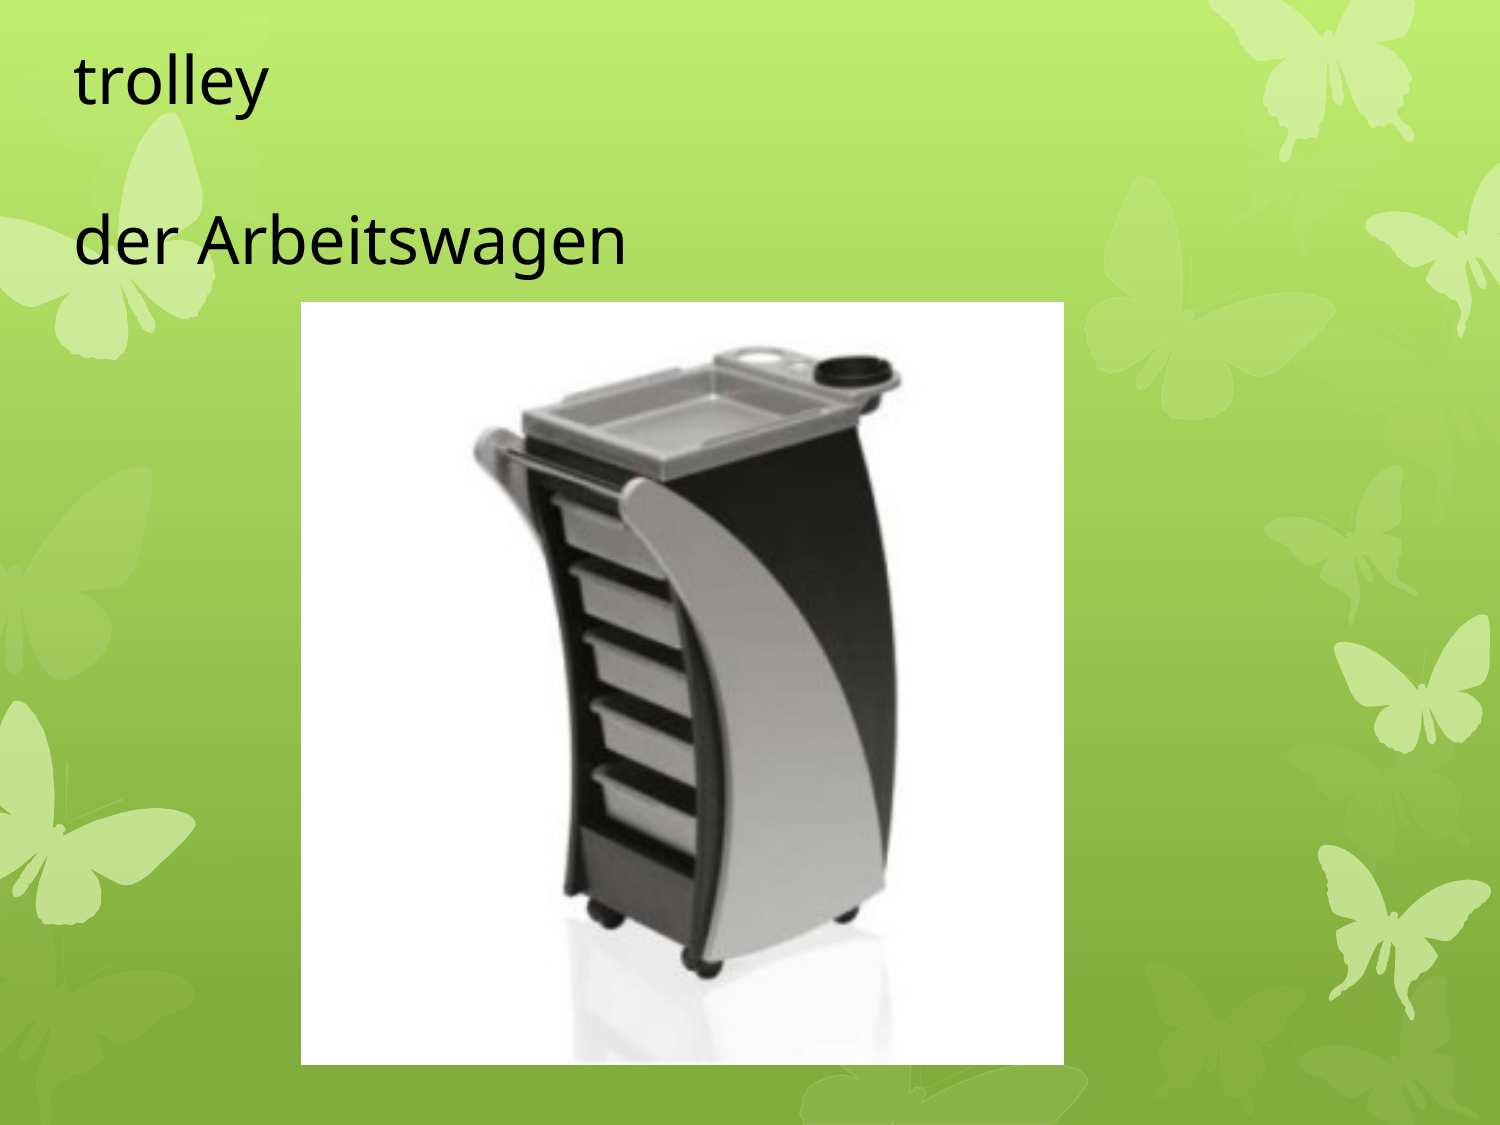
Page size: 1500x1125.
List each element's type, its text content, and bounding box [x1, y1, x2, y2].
---
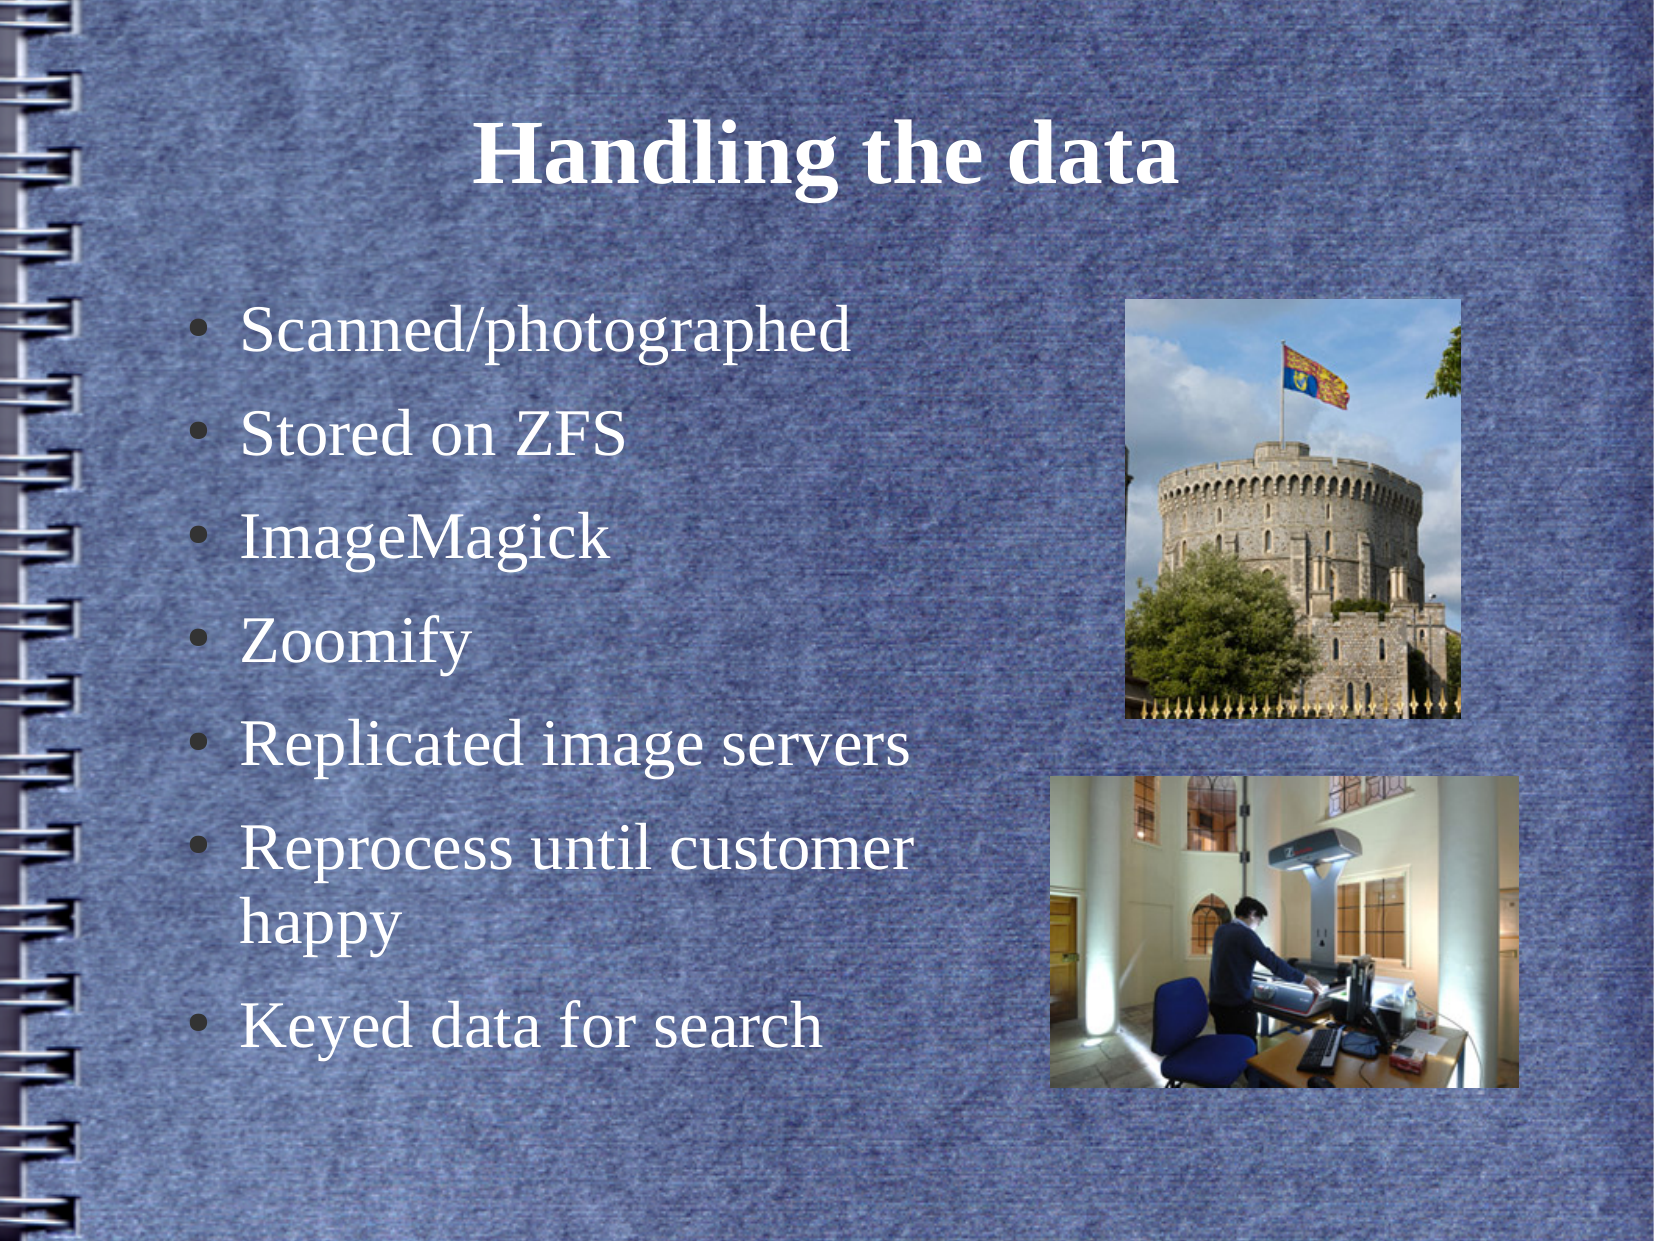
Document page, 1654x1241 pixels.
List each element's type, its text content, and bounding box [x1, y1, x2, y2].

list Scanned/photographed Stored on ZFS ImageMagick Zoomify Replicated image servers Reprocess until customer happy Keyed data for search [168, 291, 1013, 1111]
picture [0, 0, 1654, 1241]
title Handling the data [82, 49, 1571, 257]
==
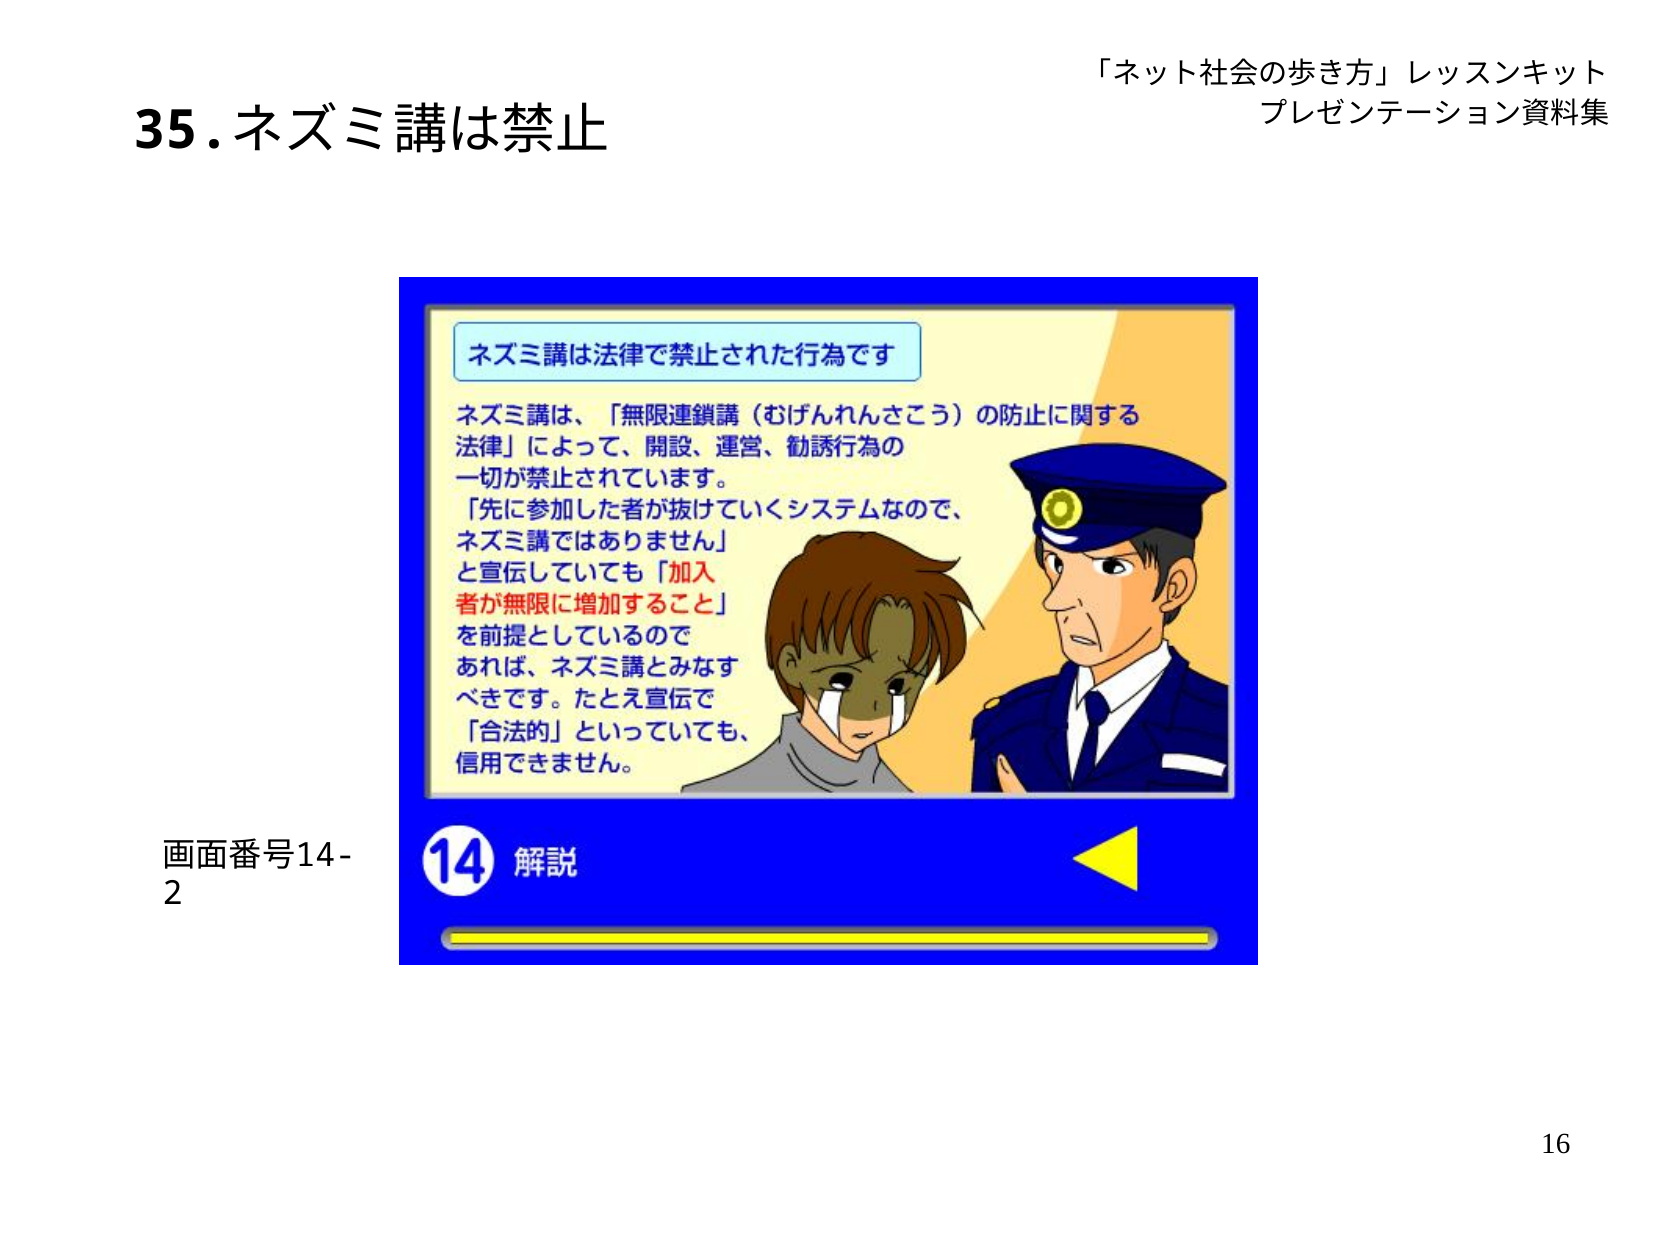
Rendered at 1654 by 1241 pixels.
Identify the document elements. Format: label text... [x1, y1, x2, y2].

The request:
Put the lines between the one containing "Rendered at 1654 by 1241 pixels." and the one containing "Identify the document", inclusive, into a numbered list, leaving out any blank lines.

Finished task:
1. Rendered at 1654 by 1241 pixels.
2. Identify the document elements. Format: label text... [x1, y1, x2, y2].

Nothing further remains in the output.